W. Averell Harriman had to put off a reunion with a horse that had done him a good turn. Ambassador and ex-Poloist Harriman, out of favor with the world’s Communist press as “anti-Soviet,” had admired the horse—a white stallion—in a Moscow newsreel; two days later Joseph Stalin sent the stallion (for Harriman) and a chestnut gelding (for Daughter Kathie)—and up shot Harriman’s stock. Last week, as the Ambassador flew from Washington to his new post in London, the horses were aboard a Russian ship bound for the U.S.

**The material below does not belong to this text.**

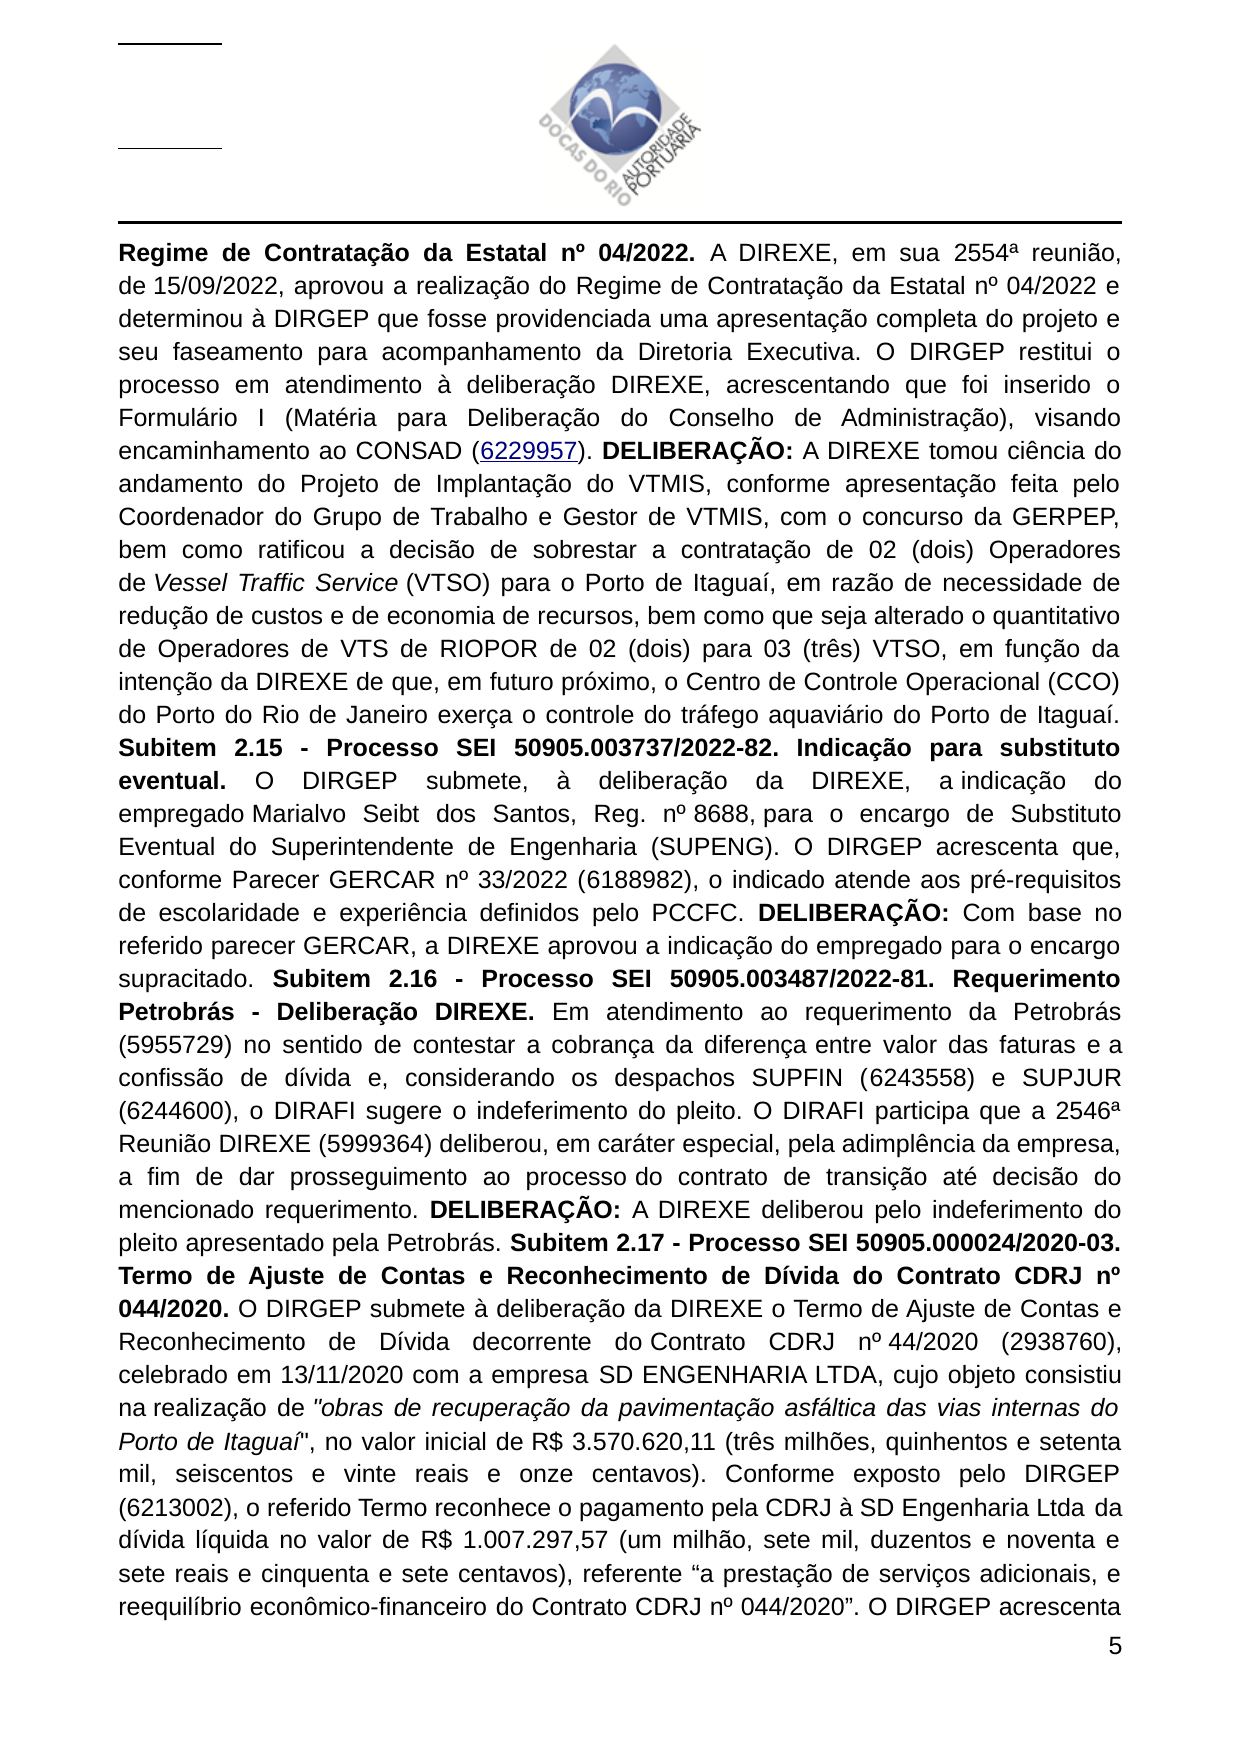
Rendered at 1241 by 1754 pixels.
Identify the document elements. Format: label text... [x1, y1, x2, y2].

Paul Revere came in second at Lexington, Mass. Winner: “William Dawes,” only an also-rode (by half an hour) back in 1775. Dawes’s impersonator in the annual Patriots’ Day re-enactment finally made his own history by thumbing a lift along the route—piled his nag into a van and turned up five minutes ahead of the favorite.

Harold J. Laski talked sparks again. Declared the enfant terrible of British Labor: he had it from the horse’s mouth that the U.S. now had an atom bomb that could devastate an area as large as the United Kingdom. Prompt response from the stable: a thunderstruck nay.

*Beef, pork, lamb, and rice, garnished with almonds, olives, raisins, pimiento, and hot spices.*Present owner: Colonel John Jacob Astor, principal owner of the London Times.